Diversity, Not Jesus, Saves Says Episcopal Presiding Bishop Schori

She concluded her sermon by stating that we are not justified by our faith but by our respect for diversity

Written by George Conger | Thursday, May 23, 2013

Schori: Salvation comes not from being cleansed of our sins by the atoning sacrificial death of Jesus Christ, but through the divinization of humanity through the work of the human will. “We are here, among all the other creatures of God’s creation, to be transformed into the glory intended from the beginning. 

 

The Presiding Bishop of the Episcopal Church has denounced the Apostle Paul as mean-spirited and bigoted for having released a slave girl from demonic bondage as reported in Acts 16:16-34 .

In her sermon delivered at All Saints Church in Curaçao in the diocese of Venezuela, Bishop Katharine Jefferts Schori condemned those who did not share her views as enemies of the Holy Spirit.
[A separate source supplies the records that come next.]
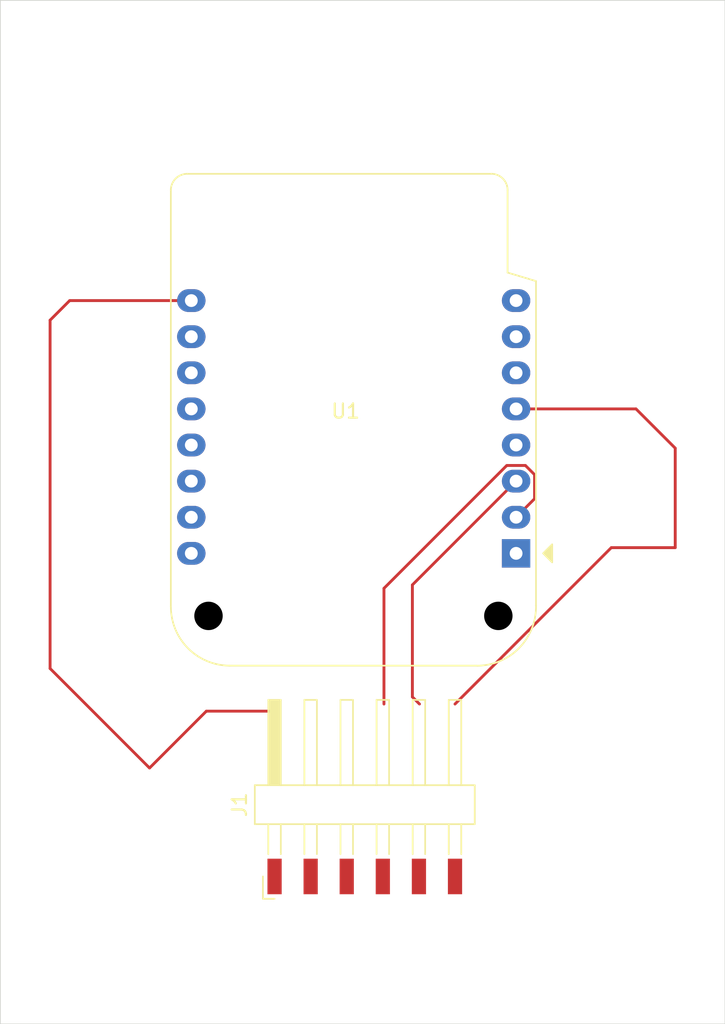
<source format=kicad_pcb>
(kicad_pcb
	(version 20241229)
	(generator "pcbnew")
	(generator_version "9.0")
	(general
		(thickness 1.6)
		(legacy_teardrops no)
	)
	(paper "A4")
	(layers
		(0 "F.Cu" signal)
		(2 "B.Cu" signal)
		(9 "F.Adhes" user "F.Adhesive")
		(11 "B.Adhes" user "B.Adhesive")
		(13 "F.Paste" user)
		(15 "B.Paste" user)
		(5 "F.SilkS" user "F.Silkscreen")
		(7 "B.SilkS" user "B.Silkscreen")
		(1 "F.Mask" user)
		(3 "B.Mask" user)
		(17 "Dwgs.User" user "User.Drawings")
		(19 "Cmts.User" user "User.Comments")
		(21 "Eco1.User" user "User.Eco1")
		(23 "Eco2.User" user "User.Eco2")
		(25 "Edge.Cuts" user)
		(27 "Margin" user)
		(31 "F.CrtYd" user "F.Courtyard")
		(29 "B.CrtYd" user "B.Courtyard")
		(35 "F.Fab" user)
		(33 "B.Fab" user)
		(39 "User.1" user)
		(41 "User.2" user)
		(43 "User.3" user)
		(45 "User.4" user)
	)
	(setup
		(pad_to_mask_clearance 0)
		(allow_soldermask_bridges_in_footprints no)
		(tenting front back)
		(pcbplotparams
			(layerselection 0x00000000_00000000_55555555_5755f5ff)
			(plot_on_all_layers_selection 0x00000000_00000000_00000000_00000000)
			(disableapertmacros no)
			(usegerberextensions no)
			(usegerberattributes yes)
			(usegerberadvancedattributes yes)
			(creategerberjobfile yes)
			(dashed_line_dash_ratio 12.000000)
			(dashed_line_gap_ratio 3.000000)
			(svgprecision 4)
			(plotframeref no)
			(mode 1)
			(useauxorigin no)
			(hpglpennumber 1)
			(hpglpenspeed 20)
			(hpglpendiameter 15.000000)
			(pdf_front_fp_property_popups yes)
			(pdf_back_fp_property_popups yes)
			(pdf_metadata yes)
			(pdf_single_document no)
			(dxfpolygonmode yes)
			(dxfimperialunits yes)
			(dxfusepcbnewfont yes)
			(psnegative no)
			(psa4output no)
			(plot_black_and_white yes)
			(plotinvisibletext no)
			(sketchpadsonfab no)
			(plotpadnumbers no)
			(hidednponfab no)
			(sketchdnponfab yes)
			(crossoutdnponfab yes)
			(subtractmaskfromsilk no)
			(outputformat 1)
			(mirror no)
			(drillshape 1)
			(scaleselection 1)
			(outputdirectory "")
		)
	)
	(net 0 "")
	(net 1 "unconnected-(J1-Pin_2-Pad2)")
	(net 2 "unconnected-(J1-Pin_1-Pad1)")
	(net 3 "unconnected-(J1-Pin_4-Pad4)")
	(net 4 "unconnected-(J1-Pin_3-Pad3)")
	(net 5 "unconnected-(J1-Pin_6-Pad6)")
	(net 6 "unconnected-(J1-Pin_5-Pad5)")
	(net 7 "unconnected-(U1-D0-Pad5)")
	(net 8 "unconnected-(U1-D10-Pad14)")
	(net 9 "unconnected-(U1-EN-Pad1)")
	(net 10 "unconnected-(U1-TX-Pad16)")
	(net 11 "unconnected-(U1-D2-Pad3)")
	(net 12 "unconnected-(U1-D6-Pad11)")
	(net 13 "unconnected-(U1-GND-Pad10)")
	(net 14 "unconnected-(U1-D3-Pad2)")
	(net 15 "unconnected-(U1-D5-Pad7)")
	(net 16 "unconnected-(U1-3V3-Pad8)")
	(net 17 "unconnected-(U1-D1-Pad4)")
	(net 18 "unconnected-(U1-D4-Pad6)")
	(net 19 "unconnected-(U1-RX-Pad15)")
	(net 20 "unconnected-(U1-D7-Pad12)")
	(net 21 "unconnected-(U1-D8-Pad13)")
	(net 22 "unconnected-(U1-VBus-Pad9)")
	(footprint "RF_Module:WEMOS_C3_mini" (layer "F.Cu") (at 148.8 70.4 180))
	(footprint "Connector_Harwin:Harwin_M20-89006xx_1x06_P2.54mm_Horizontal" (layer "F.Cu") (at 138.15 87.605 90))
	(gr_rect
		(start 112.5 31.5)
		(end 163.5 103.5)
		(stroke
			(width 0.05)
			(type default)
		)
		(fill no)
		(layer "Edge.Cuts")
		(uuid "ea86819a-caf1-4885-a87c-0b7d6ac659fe")
	)
	(segment
		(start 158.5 61.5)
		(end 160 63)
		(width 0.2)
		(layer "F.Cu")
		(net 7)
		(uuid "04a1ce58-4a08-4e29-a310-f39b84076ea1")
	)
	(segment
		(start 155.5 70)
		(end 144.5 81)
		(width 0.2)
		(layer "F.Cu")
		(net 7)
		(uuid "07a558bc-7ef4-4d5b-8b56-9c4267db189c")
	)
	(segment
		(start 148.8 60.24)
		(end 157.24 60.24)
		(width 0.2)
		(layer "F.Cu")
		(net 7)
		(uuid "1077499e-af1a-4943-b307-4e177e22bef2")
	)
	(segment
		(start 160 63)
		(end 160 70)
		(width 0.2)
		(layer "F.Cu")
		(net 7)
		(uuid "4a7ee484-a57b-4b9d-8ee5-60d6be6e08aa")
	)
	(segment
		(start 157.24 60.24)
		(end 158.5 61.5)
		(width 0.2)
		(layer "F.Cu")
		(net 7)
		(uuid "a9a95ba8-bc25-46c2-8eec-2b9af082a199")
	)
	(segment
		(start 160 70)
		(end 155.5 70)
		(width 0.2)
		(layer "F.Cu")
		(net 7)
		(uuid "f3cc19d0-a6ca-4560-b10c-e97f3b8c5c0a")
	)
	(segment
		(start 148.8 65.32)
		(end 141.5 72.62)
		(width 0.2)
		(layer "F.Cu")
		(net 11)
		(uuid "27406ad1-f651-464b-9770-cc80e0f22e21")
	)
	(segment
		(start 141.5 72.62)
		(end 141.5 80.5)
		(width 0.2)
		(layer "F.Cu")
		(net 11)
		(uuid "acd765db-f2e5-45c0-8052-506a15b3e088")
	)
	(segment
		(start 141.5 80.5)
		(end 142 81)
		(width 0.2)
		(layer "F.Cu")
		(net 11)
		(uuid "e88597c7-c158-444b-afb4-ec840d823154")
	)
	(segment
		(start 149.456049 64.219)
		(end 148.143951 64.219)
		(width 0.2)
		(layer "F.Cu")
		(net 14)
		(uuid "49a1fefa-011e-40e3-bf85-ba8258757b5b")
	)
	(segment
		(start 139.5 72.862951)
		(end 139.5 81)
		(width 0.2)
		(layer "F.Cu")
		(net 14)
		(uuid "aa27a028-0e7b-40a8-8122-57da1a8a01bb")
	)
	(segment
		(start 150.101 66.559)
		(end 150.101 64.863951)
		(width 0.2)
		(layer "F.Cu")
		(net 14)
		(uuid "b5bbd5a0-f28e-480e-92a2-072aec55f066")
	)
	(segment
		(start 148.8 67.86)
		(end 150.101 66.559)
		(width 0.2)
		(layer "F.Cu")
		(net 14)
		(uuid "b98dc027-5fca-4181-8019-0750f9ff327c")
	)
	(segment
		(start 148.143951 64.219)
		(end 139.5 72.862951)
		(width 0.2)
		(layer "F.Cu")
		(net 14)
		(uuid "cb6562a4-8613-4be1-9585-9e50148cfaed")
	)
	(segment
		(start 150.101 64.863951)
		(end 149.456049 64.219)
		(width 0.2)
		(layer "F.Cu")
		(net 14)
		(uuid "efb5bc02-b29e-41be-ac9b-52b74a073e18")
	)
	(segment
		(start 123 85.5)
		(end 127 81.5)
		(width 0.2)
		(layer "F.Cu")
		(net 22)
		(uuid "2b86f50e-cb1b-48fa-b6d8-aa8c4a9743f8")
	)
	(segment
		(start 116 78.5)
		(end 123 85.5)
		(width 0.2)
		(layer "F.Cu")
		(net 22)
		(uuid "2e1225d7-54b0-49e5-bdd9-23bce46e1c88")
	)
	(segment
		(start 125.94 52.62)
		(end 117.38 52.62)
		(width 0.2)
		(layer "F.Cu")
		(net 22)
		(uuid "9112c70c-46d9-4712-ab54-f0ae1071f4ad")
	)
	(segment
		(start 127 81.5)
		(end 132 81.5)
		(width 0.2)
		(layer "F.Cu")
		(net 22)
		(uuid "9570ec76-b4e2-4e2e-b7bd-196aaa24f861")
	)
	(segment
		(start 117.38 52.62)
		(end 116 54)
		(width 0.2)
		(layer "F.Cu")
		(net 22)
		(uuid "e3855109-c203-4c15-8e97-ee9226011f3d")
	)
	(segment
		(start 116 54)
		(end 116 78.5)
		(width 0.2)
		(layer "F.Cu")
		(net 22)
		(uuid "f7726e8b-22a4-4686-903f-82308f624240")
	)
	(embedded_fonts no)
)

</source>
The presiding bishop opened her remarks with an observation on the Dutch slave past. “The history of this place tells some tragic stories about the inability of some to see the beauty in other skin colors or the treasure of cultures they didn’t value or understand,” she said.
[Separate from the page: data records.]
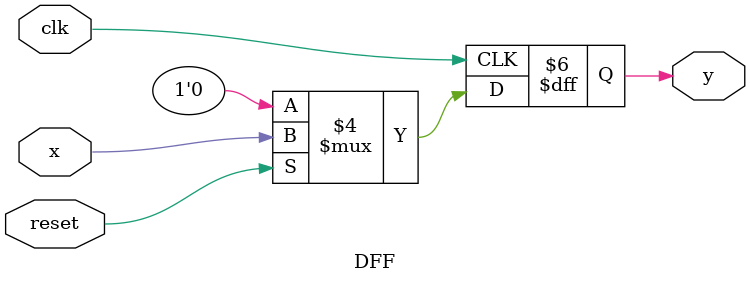
<source format=v>
`timescale 1ns / 1ps


module DFF (
			input x,  
			input clk, 
         input reset,   
         output reg y);  
  
    always @ (posedge clk)  
       if (!reset)  
          y <= 0;  
       else  
          y <= x;  
endmodule  



</source>
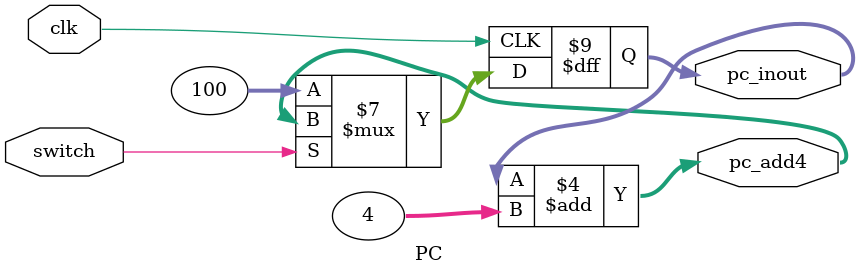
<source format=v>
`timescale 1ns / 1ps


module PC(
    input clk, switch,
    output reg [31:0] pc_inout,
    output reg [31:0] pc_add4
    );
    
    initial
    begin
        pc_inout = 32'd100;
    end
    
    always @(posedge clk)
    begin
        if (switch == 1)
            pc_inout <= pc_add4;
        else
            pc_inout = 32'd100;
    end
    
    always @(pc_inout)
    begin
        pc_add4 = pc_inout + 32'd4;
    end
endmodule

</source>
She continued stating: “Human beings have a long history of discounting and devaluing difference, finding it offensive or even evil.  That kind of blindness is what leads to oppression, slavery, and often, war.  Yet there remains a holier impulse in human life toward freedom, dignity, and the full flourishing of those who have been kept apart or on the margins of human communities.”
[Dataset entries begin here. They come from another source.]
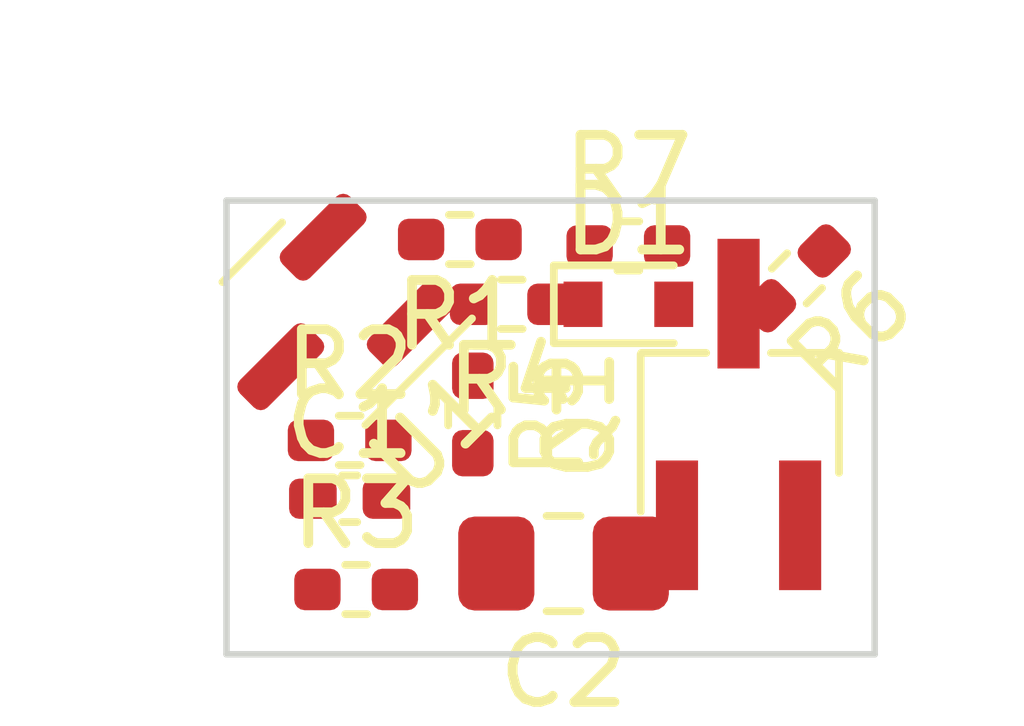
<source format=kicad_pcb>
(kicad_pcb (version 20211014) (generator pcbnew)

  (general
    (thickness 1.6)
  )

  (paper "A4")
  (layers
    (0 "F.Cu" signal)
    (31 "B.Cu" signal)
    (32 "B.Adhes" user "B.Adhesive")
    (33 "F.Adhes" user "F.Adhesive")
    (34 "B.Paste" user)
    (35 "F.Paste" user)
    (36 "B.SilkS" user "B.Silkscreen")
    (37 "F.SilkS" user "F.Silkscreen")
    (38 "B.Mask" user)
    (39 "F.Mask" user)
    (40 "Dwgs.User" user "User.Drawings")
    (41 "Cmts.User" user "User.Comments")
    (42 "Eco1.User" user "User.Eco1")
    (43 "Eco2.User" user "User.Eco2")
    (44 "Edge.Cuts" user)
    (45 "Margin" user)
    (46 "B.CrtYd" user "B.Courtyard")
    (47 "F.CrtYd" user "F.Courtyard")
    (48 "B.Fab" user)
    (49 "F.Fab" user)
    (50 "User.1" user)
    (51 "User.2" user)
    (52 "User.3" user)
    (53 "User.4" user)
    (54 "User.5" user)
    (55 "User.6" user)
    (56 "User.7" user)
    (57 "User.8" user)
    (58 "User.9" user)
  )

  (setup
    (pad_to_mask_clearance 0)
    (pcbplotparams
      (layerselection 0x00010fc_ffffffff)
      (disableapertmacros false)
      (usegerberextensions false)
      (usegerberattributes true)
      (usegerberadvancedattributes true)
      (creategerberjobfile true)
      (svguseinch false)
      (svgprecision 6)
      (excludeedgelayer true)
      (plotframeref false)
      (viasonmask false)
      (mode 1)
      (useauxorigin false)
      (hpglpennumber 1)
      (hpglpenspeed 20)
      (hpglpendiameter 15.000000)
      (dxfpolygonmode true)
      (dxfimperialunits true)
      (dxfusepcbnewfont true)
      (psnegative false)
      (psa4output false)
      (plotreference true)
      (plotvalue true)
      (plotinvisibletext false)
      (sketchpadsonfab false)
      (subtractmaskfromsilk false)
      (outputformat 1)
      (mirror false)
      (drillshape 1)
      (scaleselection 1)
      (outputdirectory "")
    )
  )

  (net 0 "")
  (net 1 "/Vbrightness")
  (net 2 "GND")
  (net 3 "Net-(C2-Pad1)")
  (net 4 "VCC")
  (net 5 "Net-(J1-Pad2)")
  (net 6 "Net-(J1-Pad3)")
  (net 7 "Net-(Q1-Pad3)")
  (net 8 "Net-(RV1-Pad1)")
  (net 9 "Net-(R2-Pad1)")
  (net 10 "Net-(SW1-Pad1)")

  (footprint "Package_TO_SOT_SMD:TSOT-23_HandSoldering" (layer "F.Cu") (at 127.9 73.3 90))

  (footprint "Resistor_SMD:R_0402_1005Metric_Pad0.72x0.64mm_HandSolder" (layer "F.Cu") (at 122 76))

  (footprint "Resistor_SMD:R_0402_1005Metric_Pad0.72x0.64mm_HandSolder" (layer "F.Cu") (at 123.6 70.6 180))

  (footprint "Diode_SMD:D_SOD-523" (layer "F.Cu") (at 126.2 71.6))

  (footprint "Resistor_SMD:R_0402_1005Metric_Pad0.72x0.64mm_HandSolder" (layer "F.Cu") (at 121.9 73.7))

  (footprint "Resistor_SMD:R_0402_1005Metric_Pad0.72x0.64mm_HandSolder" (layer "F.Cu") (at 124.4 71.6 180))

  (footprint "Resistor_SMD:R_0402_1005Metric_Pad0.72x0.64mm_HandSolder" (layer "F.Cu") (at 128.8 71.2 -135))

  (footprint "Resistor_SMD:R_0402_1005Metric_Pad0.72x0.64mm_HandSolder" (layer "F.Cu") (at 123.8 73.3 -90))

  (footprint "Package_TO_SOT_SMD:SOT-23" (layer "F.Cu") (at 121.5 71.9 -135))

  (footprint "Resistor_SMD:R_0402_1005Metric_Pad0.72x0.64mm_HandSolder" (layer "F.Cu") (at 126.2 70.7))

  (footprint "Capacitor_SMD:C_0805_2012Metric_Pad1.18x1.45mm_HandSolder" (layer "F.Cu") (at 125.2 75.6 180))

  (footprint "Capacitor_SMD:C_0402_1005Metric_Pad0.74x0.62mm_HandSolder" (layer "F.Cu") (at 121.9 74.6))

  (gr_line (start 120 77) (end 120 70) (layer "Edge.Cuts") (width 0.1) (tstamp 2ec263fe-5661-4f09-b44d-db360b60fb92))
  (gr_line (start 130 77) (end 120 77) (layer "Edge.Cuts") (width 0.1) (tstamp 6e344e81-a9f8-4e42-b968-2284b10ce914))
  (gr_line (start 120 70) (end 130 70) (layer "Edge.Cuts") (width 0.1) (tstamp c575907b-b995-4f43-85ea-57b046ee0103))
  (gr_line (start 130 70) (end 130 77) (layer "Edge.Cuts") (width 0.1) (tstamp e326705b-d94f-4454-8593-0c83b7a4a1cd))

)

</source>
Just as the forces of historical inevitability led to the ending of industrial slavery, so too would the march of progress lead to a change in attitude towards homosexuality, she argued.

“We live with the continuing tension between holier impulses that encourage us to see the image of God in all human beings and the reality that some of us choose not to see that glimpse of the divine, and instead use other people as means to an end.  We’re seeing something similar right now in the changing attitudes and laws about same-sex relationships, as many people come to recognize that different is not the same thing as wrong.  For many people, it can be difficult to see God at work in the world around us, particularly if God is doing something unexpected.”

To illustrate her point presiding bishop turned to the book of Acts, noting “There are some remarkable examples of that kind of blindness in the readings we heard this morning, and slavery is wrapped up in a lot of it.  Paul is annoyed at the slave girl who keeps pursuing him, telling the world that he and his companions are slaves of God.  She is quite right.  She’s telling the same truth Paul and others claim for themselves,” Bishop Jefferts Schori said, referencing the first chapter of the Epistle to the Romans.

“But Paul is annoyed, perhaps for being put in his place, and he responds by depriving her of her gift of spiritual awareness.  Paul can’t abide something he won’t see as beautiful or holy, so he tries to destroy it.  It gets him thrown in prison.  That’s pretty much where he’s put himself by his own refusal to recognize that she, too, shares in God’s nature, just as much as he does – maybe more so!,” the presiding bishop said.